In Australia this year at the FINA World Championships, swimmer Michael Phelps proved that, when it comes to his best events, he's racing against only himself and history.
When he steps away from his strengths, however, there are still swimmers out there who can not only push him, but also defeat him. And Phelps, one of the world's most competitive athletes, does not like to lose. At anything.
It can make for riveting racing. Which is one reason the USA Swimming National Championships, an event that begins today in Indianapolis and runs through Saturday, is worth following. Phelps won't swim in his two strongest events - the 200-meter butterfly and the 400 individual medley - but he will try the 200 breaststroke today and both backstroke events later in the week.
He won't be favored going up against world-record holders Brendan Hansen (breaststroke) and Ryan Lochte (backstroke), but as Phelps has proved in the past, it's never wise to bet against him. U.S. Nationals represent the last major meet for Phelps before the 2008 Olympics in Beijing, and it's clear that his mental preparation is shifting into gear.
"It's now or never," Phelps told reporters yesterday. "We're just about at the time when you have to start really getting down to it, and you really have to get focused."
Phelps, who won seven gold medals at the FINA World Championships in Melbourne in March, knows that his legacy as a swimmer will likely be determined by what he does during the next 13 months. And even though he's not expected to swim either the backstroke or the breaststroke in Beijing, it's worth doing it now just to tinker and keep his competitive juices flowing. He'll also face Ian Crocker in the 100-meter butterfly, potentially adding a chapter to the best rivalry in swimming.

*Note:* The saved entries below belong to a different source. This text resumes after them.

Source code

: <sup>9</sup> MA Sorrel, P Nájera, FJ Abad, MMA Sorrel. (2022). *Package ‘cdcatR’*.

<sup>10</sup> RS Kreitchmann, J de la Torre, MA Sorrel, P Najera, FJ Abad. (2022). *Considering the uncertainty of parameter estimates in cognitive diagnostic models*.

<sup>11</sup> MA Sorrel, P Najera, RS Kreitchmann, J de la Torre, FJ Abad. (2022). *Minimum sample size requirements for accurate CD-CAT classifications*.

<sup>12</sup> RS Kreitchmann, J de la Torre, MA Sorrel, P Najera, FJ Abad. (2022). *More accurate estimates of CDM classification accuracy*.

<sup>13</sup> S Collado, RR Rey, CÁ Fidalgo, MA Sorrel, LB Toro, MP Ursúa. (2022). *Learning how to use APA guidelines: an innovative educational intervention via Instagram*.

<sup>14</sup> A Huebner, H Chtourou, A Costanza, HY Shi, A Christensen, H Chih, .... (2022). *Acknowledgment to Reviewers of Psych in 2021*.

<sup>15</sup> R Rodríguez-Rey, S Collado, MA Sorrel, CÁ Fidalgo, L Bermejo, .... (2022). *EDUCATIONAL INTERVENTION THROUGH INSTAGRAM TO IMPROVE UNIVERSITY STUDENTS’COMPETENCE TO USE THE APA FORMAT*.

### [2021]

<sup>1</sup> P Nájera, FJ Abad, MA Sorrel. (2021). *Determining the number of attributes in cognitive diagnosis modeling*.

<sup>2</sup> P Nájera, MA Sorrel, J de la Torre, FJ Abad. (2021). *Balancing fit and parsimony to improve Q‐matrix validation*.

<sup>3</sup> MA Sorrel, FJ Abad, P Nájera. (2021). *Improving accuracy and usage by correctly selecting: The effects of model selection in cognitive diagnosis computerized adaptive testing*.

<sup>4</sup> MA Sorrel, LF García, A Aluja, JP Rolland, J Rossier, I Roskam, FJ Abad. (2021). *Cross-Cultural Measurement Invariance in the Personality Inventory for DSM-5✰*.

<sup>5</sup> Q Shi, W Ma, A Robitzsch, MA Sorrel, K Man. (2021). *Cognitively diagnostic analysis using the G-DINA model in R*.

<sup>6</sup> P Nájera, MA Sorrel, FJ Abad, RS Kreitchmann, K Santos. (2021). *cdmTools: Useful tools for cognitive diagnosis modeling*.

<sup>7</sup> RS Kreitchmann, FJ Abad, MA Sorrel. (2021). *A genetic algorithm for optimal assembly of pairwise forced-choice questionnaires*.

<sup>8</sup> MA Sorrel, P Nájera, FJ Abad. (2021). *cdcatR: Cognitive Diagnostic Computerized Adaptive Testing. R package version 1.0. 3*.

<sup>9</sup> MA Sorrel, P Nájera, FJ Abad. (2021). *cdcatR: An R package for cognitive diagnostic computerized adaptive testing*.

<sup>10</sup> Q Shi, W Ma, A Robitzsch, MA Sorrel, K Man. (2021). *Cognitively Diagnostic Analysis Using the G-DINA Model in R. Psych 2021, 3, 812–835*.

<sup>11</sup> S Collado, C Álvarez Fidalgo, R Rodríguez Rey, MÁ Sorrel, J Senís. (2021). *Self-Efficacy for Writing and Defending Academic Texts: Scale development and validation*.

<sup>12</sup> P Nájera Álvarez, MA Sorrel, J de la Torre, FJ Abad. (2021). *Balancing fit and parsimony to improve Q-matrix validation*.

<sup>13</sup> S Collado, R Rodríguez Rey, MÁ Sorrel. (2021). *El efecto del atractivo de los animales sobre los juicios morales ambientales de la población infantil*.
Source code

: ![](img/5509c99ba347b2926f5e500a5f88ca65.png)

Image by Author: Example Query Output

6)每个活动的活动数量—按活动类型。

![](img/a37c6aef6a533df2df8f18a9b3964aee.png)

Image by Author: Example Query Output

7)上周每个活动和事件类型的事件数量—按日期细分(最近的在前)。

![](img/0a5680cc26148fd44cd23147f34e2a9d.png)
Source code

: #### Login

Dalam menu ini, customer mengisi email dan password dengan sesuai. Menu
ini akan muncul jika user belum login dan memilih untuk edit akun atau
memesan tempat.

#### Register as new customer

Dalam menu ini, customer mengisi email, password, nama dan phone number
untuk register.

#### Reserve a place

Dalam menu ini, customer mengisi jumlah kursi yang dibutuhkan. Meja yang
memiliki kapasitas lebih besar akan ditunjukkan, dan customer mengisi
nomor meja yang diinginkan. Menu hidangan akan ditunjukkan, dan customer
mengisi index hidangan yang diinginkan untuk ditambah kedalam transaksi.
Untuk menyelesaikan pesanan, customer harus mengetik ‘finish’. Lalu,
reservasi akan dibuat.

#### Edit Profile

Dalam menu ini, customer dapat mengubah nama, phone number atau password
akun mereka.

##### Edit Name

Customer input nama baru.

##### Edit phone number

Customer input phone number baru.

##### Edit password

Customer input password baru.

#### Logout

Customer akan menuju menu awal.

"This is my last big year to do something big in the sport - to try an event program like a World Championships or Olympic [program]," Phelps said. "I'd rather be able to say, 'I gave it everything I could,' than be five years down the road saying, 'I wish I'd have changed this or changed that.' "
Even though Phelps might have a chance to finish his career as the most decorated Olympian ever, he believes he hasn't hit his stride yet.
"I try not to get caught up in what I have done, because there's more to come in the future," Phelps said. "Swimmers hit their peak at the early 20s, so hopefully I'm almost there."
Baltimore swimmer Katie Hoff, who won three gold medals at the FINA World Championships and set her first individual world record, has also decided not to enter her strongest event, the 400 individual medley. She will swim the 200 IM, and go head-to-head with Fairfax, Va., native Kate Ziegler in three events: the 200, 400 and 800 meter freestyles.
Last month, Ziegler broke one of the oldest world records in swimming, smashing Janet Evans' mark in the 1,500-meter freestyle by 9.44 seconds.
What: The ConocoPhillips USA Swimming National Championships
When: Today through Saturday
On the net: A live Webcast of the event can be seen starting each day at 6 p.m. on usaswimming.org. Results can be found at usaswimming.org, as well as Omegatiming.com.
Today: Michael Phelps will challenge Brendan Hansen in the 200-meter breaststroke.
Tomorrow: Phelps takes on Ryan Lochte in the 200-meter backstroke.
Thursday: Katie Hoff and Kate Ziegler go head-to-head in the 400 meter freestyle; Phelps and Ian Crocker renew their rivalry in the 100-meter butterfly.
Friday: Hoff and Ziegler swim the 200 free; Phelps shoots for an upset win in the 100 backstroke.
Saturday: Hoff shoots for a world record in the 200 IM; Phelps and Lochte face off in the 200 IM.